* PASSAGE FOR REVIEW
▼

Re: StoreInKiteDataset help

2015-10-15 Thread Joe Witt
Chris,

Are you seeing errors in NiFi or in HDP?  If you're seeing errors in
NiFi can you please send us the logs?

Thanks
Joe

On Thu, Oct 15, 2015 at 3:02 PM, Christopher Wilson  wrote:
> Has anyone gotten Kite to work on HDP?  I'd wanted to do this very thing but
> am running into all kinds of issues with having .jar files not in the
> distributed cache (basically in /apps/hdp).
>
> Any feedback appreciated.
>
> -Chris
>
> On Sat, Sep 19, 2015 at 11:04 AM, Tyler Hawkes 
> wrote:
>>
>> Thanks for the link. I'm using
>> "dataset:hive://hadoop01:9083/default/sandwiches". hadoop01 has hive on it.
>>
>> On Fri, Sep 18, 2015 at 7:36 AM Jeff  wrote:
>>>
>>> Not sure if this is what you are looking for but it has a bit on kite.
>>>
>>> http://ingest.tips/2014/12/22/getting-started-with-apache-nifi/
>>>
>>> -cb
>>>
>>>
>>> On Sep 18, 2015, at 8:32 AM, Bryan Bende  wrote:
>>>
>>> Hi Tyler,
>>>
>>> Unfortunately I don't think there are any tutorials on this. Can you
>>> provide an example of the dataset uri you specified that is showing as
>>> invalid?
>>>
>>> Thanks,
>>>
>>> Bryan
>>>
>>> On Fri, Sep 18, 2015 at 12:36 AM, Tyler Hawkes 
>>> wrote:

 I'm just getting going on NiFi and trying to write data to Hive either
 from Kafka or an RDBMS. After setting up the hadoop configuration files and
 a target dataset uri it says the uri is invalid. I'm wondering if there's a
 tutorial on getting kite set up with my version of hive (HDP 2.2 running
 hive 0.14) and nifi since I've been unable to find anything on google or on
 the mailing list archive and the documentation of StoreInKiteDataset it
 lacking a lot of detail.

 Any help on this would be greatly appreciated.
>>>
>>>
>>>
>

▲

[Skeletal landmark data]
▼

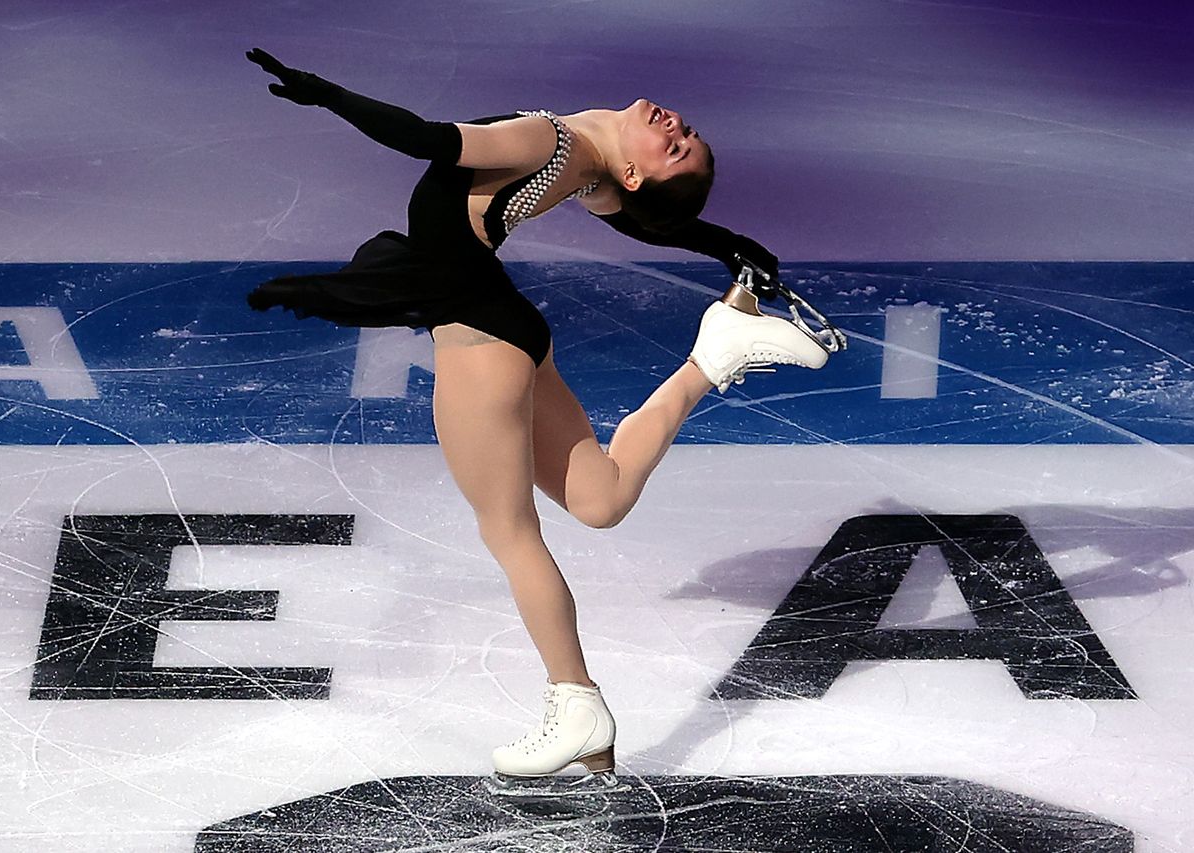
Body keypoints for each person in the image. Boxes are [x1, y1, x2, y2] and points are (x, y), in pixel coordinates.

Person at [244, 48, 833, 791]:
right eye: (684, 134)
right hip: (505, 326)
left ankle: (575, 699)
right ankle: (712, 358)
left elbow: (430, 139)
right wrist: (727, 244)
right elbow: (645, 226)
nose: (675, 125)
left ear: (632, 175)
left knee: (509, 532)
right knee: (601, 496)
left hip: (480, 340)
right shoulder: (589, 163)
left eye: (675, 147)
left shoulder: (553, 143)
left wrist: (330, 92)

▲

Summarize the StoreInKiteDataset help thread in three sentences. The records are unrelated to the thread and stand as separate material.

* EXPECTED OUTPUT
Tyler Hawkes, new to NiFi, tried to write data to Hive from Kafka or an RDBMS, but after setting up the Hadoop configuration files and a target dataset URI, the URI was reported as invalid, and he asked for a tutorial covering Kite with HDP 2.2 running Hive 0.14. Bryan Bende replied that he didn't think any tutorials existed and asked for an example of the URI, another reply linked a getting-started article that touched on Kite, and Tyler gave "dataset:hive://hadoop01:9083/default/sandwiches" as the URI. Later, Christopher Wilson asked whether anyone had gotten Kite to work on HDP, citing issues with .jar files not being in the distributed cache, and Joe Witt asked whether the errors were in NiFi or HDP and requested the logs if they were in NiFi.